Incident response: targeted Redis blocklist via FLAG_QUEUE_INSTANT_REVOKE. When enabled, Queue writes the revoked session_id to a Redis sorted set with TTL = remaining AT lifetime. Raptor checks this set on each request. Off by default. Enabled per-incident by operator or automated anomaly system. Redis must be in the same availability zone as Raptor when enabled.
This hybrid satisfies ADR-0068's resilience constraint (Redis is not on the default hot path; Raptor continues to verify offline when the flag is off) while providing a sub-second revocation path for incident response.
Pen-test threats addressed
| Threat | Mitigation |
|---|---|
| alg:none | algorithms=["RS256"] hardcoded; reject all others |
| RS256 → HS256 confusion | Key loaded as RSA key object; type enforcement prevents HMAC reuse |
| JWKS poisoning / JWK header injection | Pinned key in env; no URL-based key fetching |
| JWT replay within TTL | 15-min TTL; aud scoping; optional Redis blocklist for incidents |
| kid injection | Static kid matching; no DB lookup or filesystem read |
| Weak signing key | KMS-backed RSA >= 2048 bit; private key never on dyno |
| RT theft | Rotation-on-every-use + reuse detection (full chain invalidation) |
For step-up-gated routes (live trading, credential changes, GDPR erasure), Raptor calls Queue's POST /api/v1/auth/sessions/step-up to get a fresh JWT with an updated fresh_until. This is low-frequency and the latency cost is acceptable.
Consequences
Positive: - Zero cross-service latency on the hot path. Verification is a local crypto operation (~0.1ms vs 10-15ms for a network call). - Queue downtime does not block requests with valid in-flight JWTs (up to 15-minute grace window). - RT rotation provides theft detection without a per-request blocklist check. - alg allowlist + pinned keys eliminate the three most commonly exploited JWT attack classes.

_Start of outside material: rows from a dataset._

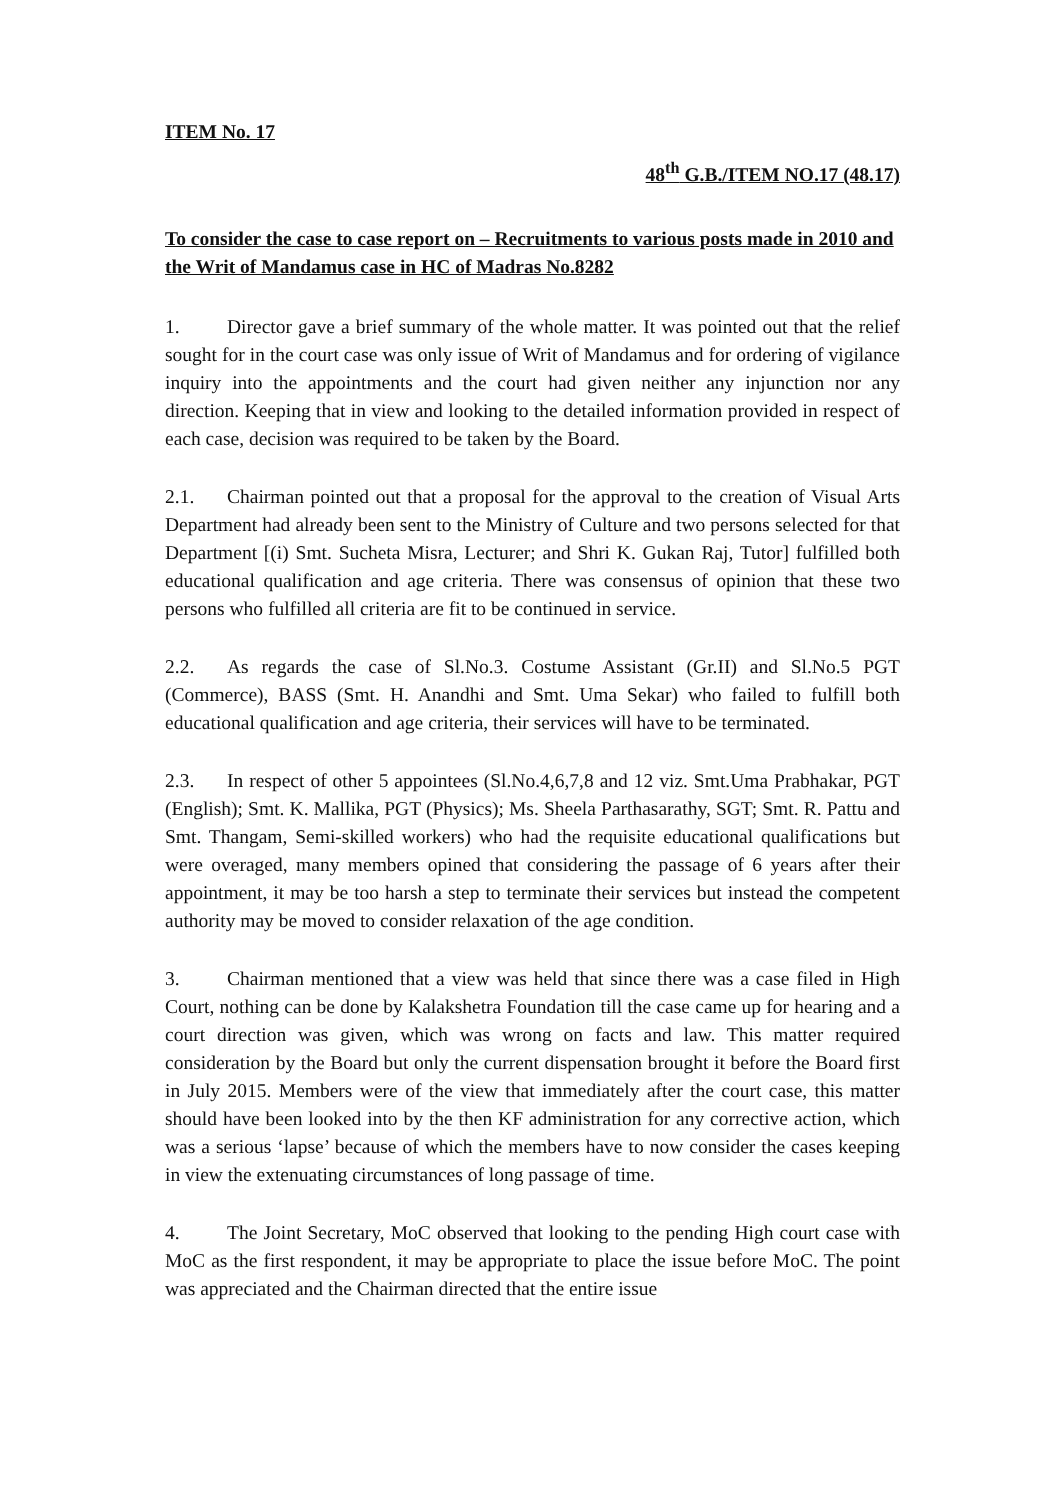ITEM No. 17
48<sup>th</sup> G.B./ITEM NO.17 (48.17)
To consider the case to case report on – Recruitments to various posts made in 2010 and the Writ of Mandamus case in HC of Madras No.8282
1. Director gave a brief summary of the whole matter. It was pointed out that the relief sought for in the court case was only issue of Writ of Mandamus and for ordering of vigilance inquiry into the appointments and the court had given neither any injunction nor any direction. Keeping that in view and looking to the detailed information provided in respect of each case, decision was required to be taken by the Board.
2.1. Chairman pointed out that a proposal for the approval to the creation of Visual Arts Department had already been sent to the Ministry of Culture and two persons selected for that Department [(i) Smt. Sucheta Misra, Lecturer; and Shri K. Gukan Raj, Tutor] fulfilled both educational qualification and age criteria. There was consensus of opinion that these two persons who fulfilled all criteria are fit to be continued in service.
2.2. As regards the case of Sl.No.3. Costume Assistant (Gr.II) and Sl.No.5 PGT (Commerce), BASS (Smt. H. Anandhi and Smt. Uma Sekar) who failed to fulfill both educational qualification and age criteria, their services will have to be terminated.
2.3. In respect of other 5 appointees (Sl.No.4,6,7,8 and 12 viz. Smt.Uma Prabhakar, PGT (English); Smt. K. Mallika, PGT (Physics); Ms. Sheela Parthasarathy, SGT; Smt. R. Pattu and Smt. Thangam, Semi-skilled workers) who had the requisite educational qualifications but were overaged, many members opined that considering the passage of 6 years after their appointment, it may be too harsh a step to terminate their services but instead the competent authority may be moved to consider relaxation of the age condition.
3. Chairman mentioned that a view was held that since there was a case filed in High Court, nothing can be done by Kalakshetra Foundation till the case came up for hearing and a court direction was given, which was wrong on facts and law. This matter required consideration by the Board but only the current dispensation brought it before the Board first in July 2015. Members were of the view that immediately after the court case, this matter should have been looked into by the then KF administration for any corrective action, which was a serious ‘lapse’ because of which the members have to now consider the cases keeping in view the extenuating circumstances of long passage of time.
4. The Joint Secretary, MoC observed that looking to the pending High court case with MoC as the first respondent, it may be appropriate to place the issue before MoC. The point was appreciated and the Chairman directed that the entire issue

Negative: - Revocation window: a revoked session remains technically valid for up to 15 minutes (AT lifetime). Acceptable for v1 at stated scale; incident-response path (Redis blocklist) available when needed. - Signing key rotation requires a transient dual-accept period. Coordinated deployment required. - 7-day RT TTL (recommended) requires weekly re-auth for inactive users. Passkey experience is fast; UX cost is low.
Alternatives Considered
Option A (opaque token, online verification): Adds 10-15ms to every authenticated Raptor request. Creates a hard dependency on Queue availability for every request — compounding the failure surface. Opaque tokens with instant revocation are the correct choice once Queue runs as a standalone service with a Redis-backed session store; deferred to Phase 4.
Redis blocklist on every request: Adds Redis as a hard dependency to every Raptor request. Contradicts ADR-0068 (fail-closed posture) — if Redis is down and Raptor fails-closed, Redis downtime equals full Raptor downtime. If Raptor fails-open when Redis is down, the revocation control is defeated. Neither is acceptable for v1.
30-day RT TTL (operator working value): Defensible for native mobile with keychain storage. Not recommended as default for browser-based SPA (Antlers) given the larger RT theft blast radius. Compensating control: rotation-on-every-use is mandatory if 30-day TTL is retained.